Mickel Jackson, executive director of Jamaicans for Justice, said that while the human rights lobby understands the fear around crime that would generate such a call, it is urging the Government to develop comprehensive strategies to address the crisis.
Jamaica, she told The Sunday Gleaner, “does not need short-term knee-jerk reactions that may have decades’ worth of negative implications for all of us”.
And like Pandohie, she questions whether such curtailment, if it becomes necessary, would reek of inequality.
“Our foreparents fought too hard, sacrificed too much, for us to so quickly give up our own liberties and that of others ... . So while rights can now be curtailed, there must be safeguards to ensure that the most vulnerable are not targeted,” Jackson said. “In the giving up of these rights, who are likely to be affected? Certainly not the middle and upper class! Far too often, those who are unaffected by historic State abuses are most willing to say they are willing to give up rights. More often than not, they are quite aware that they will never be subjected to the plight of the poor and the lived experiences of those families ... .”
According to her, there are no guarantees that internationally accepted non-derogable rights would be protected. She argued that widescale detentions, for example, could lead to overcrowding and inhumane conditions in lock-ups, which could breach the right to be free from torture and inhumane conditions.
Jackson urged many Jamaicans with well-intended positions to visit the lock-ups and see the state in which detainees are held.
‘HOW MANY RIGHTS ARE WE TALKING ABOUT?’
Glenroy Murray, a tutor in constitutional law at the Norman Manley Law School, also urged caution, noting that while people may be quick to say they are willing to give up some rights, they often do not say which or exactly how far they are prepared to go.
“Is it my right to a fair trial? To freedom of movement and liberty? How many rights are we talking about?” Murray asked.
“If we take the usual rights, for example, the detentions, I don’t know if [it’s] the wholesale giving up of those rights in their current formulations, where courts are very keen to safeguard the rights of people, because it’s more than about a man being able to walk about his business,” he told The Sunday Gleaner.
Murray argued that while an individual may be detained for two days under an SOE, which provides for persons to be held for long periods without charge, this could cause major disruptions in their lives and for their businesses and their dependents. He said he is unaware of any data showing the long-term benefits of the loss of those rights.
“I don’t think as a people we have problems with curfews and staying at our yards, despite some still [sneak] and go out. But to a large degree, most of us stayed in [under the COVID disaster management orders] and those were laws we were giving up – rights to movement and work. A lot of older persons had to stay inside, but we understood that there were things larger than ourselves that needed to be responded to,” said Murray.

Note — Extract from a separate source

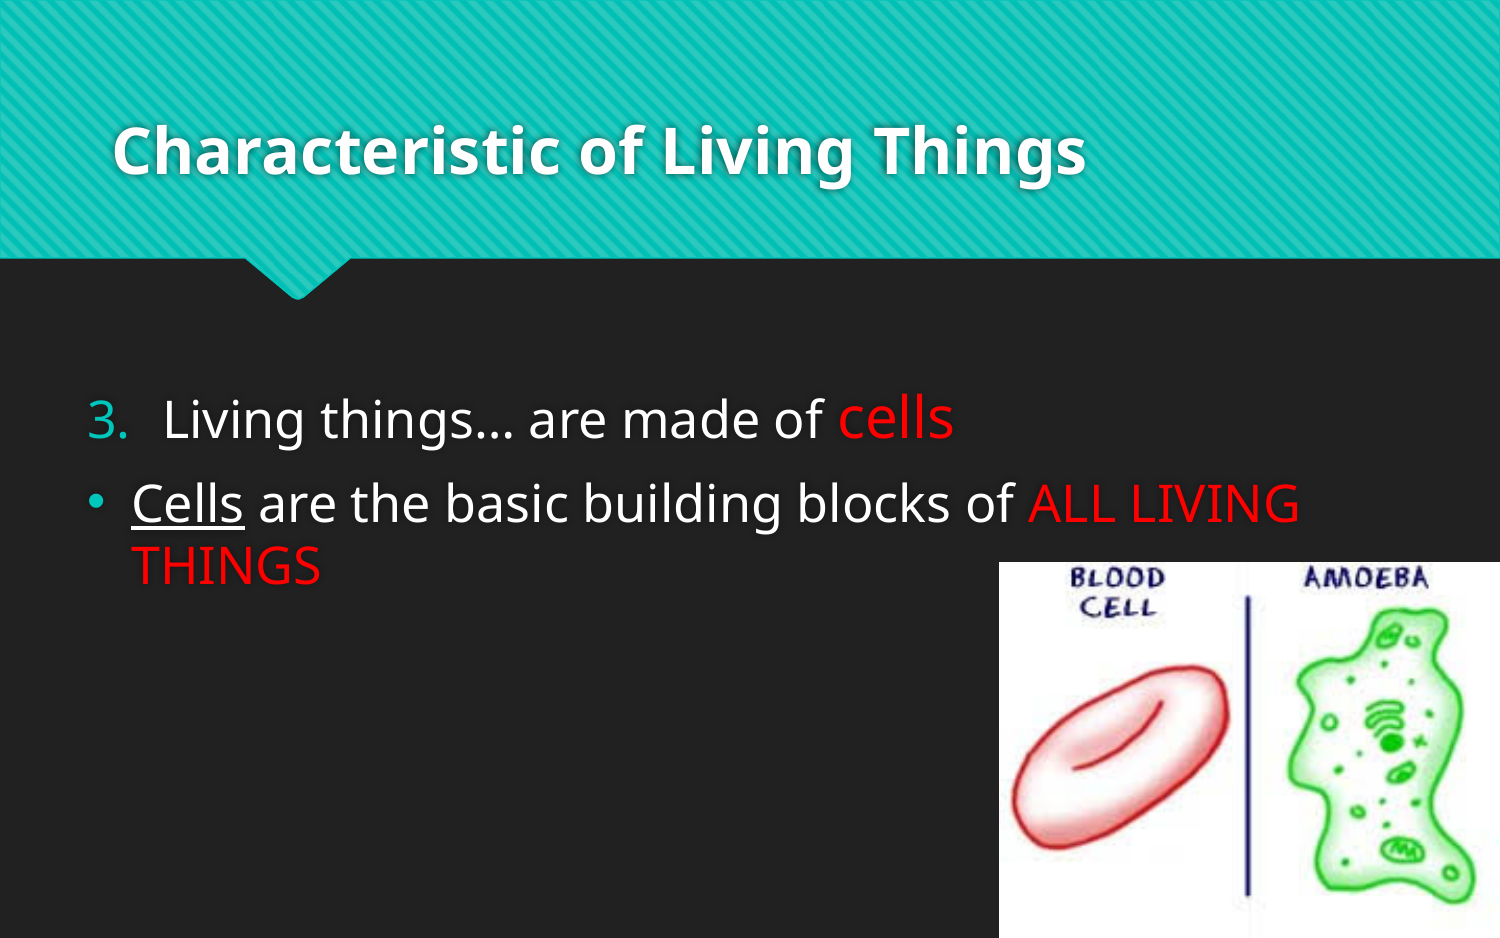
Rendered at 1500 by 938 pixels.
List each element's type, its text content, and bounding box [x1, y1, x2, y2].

title Characteristic of Living Things [99, 61, 1401, 194]
list Living things… are made of cells Cells are the basic building blocks of ALL LIVING THINGS [75, 239, 1428, 818]
picture [999, 562, 1500, 938]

“The challenge is, what really are they asking of us? ... When I give up my rights, what is the surety of conviction? Where is the additional work that is going to be done to strengthen the system so that I can be confident that my giving up my rights is a temporary measure?” he asked.

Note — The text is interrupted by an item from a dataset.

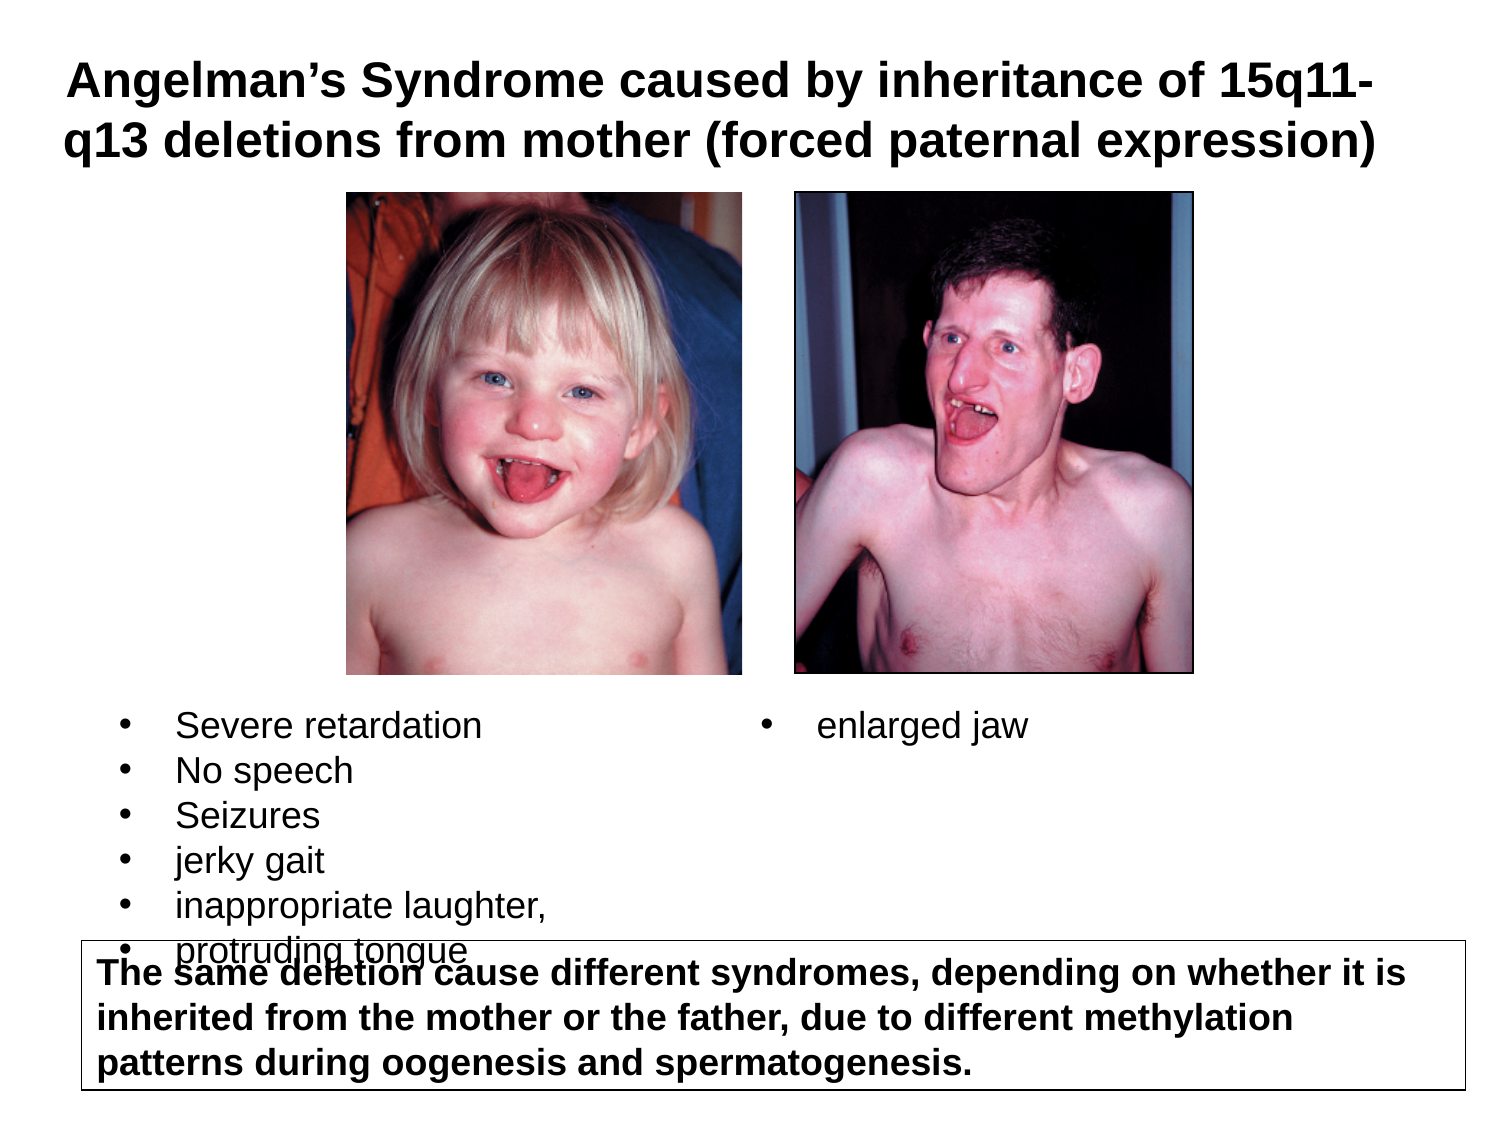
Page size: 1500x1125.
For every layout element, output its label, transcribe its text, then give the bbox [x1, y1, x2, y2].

While supporters of the SOEs have touted statistics pointing to a reduction in murders, many have ignored the reality that the majority of those detained are poor, unconnected, young men, who are often released without charge.
“It cannot continue to be that the Government and police want to be able to detain, indefinitely, poor, young black men while those connected to the upper social, ethnic and political class are untouched. In my practice, I see this happen every day. Like Mr Pandohie said, everybody should give up some rights, but the evidence so far suggests that only one set will be giving up rights. It is not fair,” said a member of the political class who did not want to be named.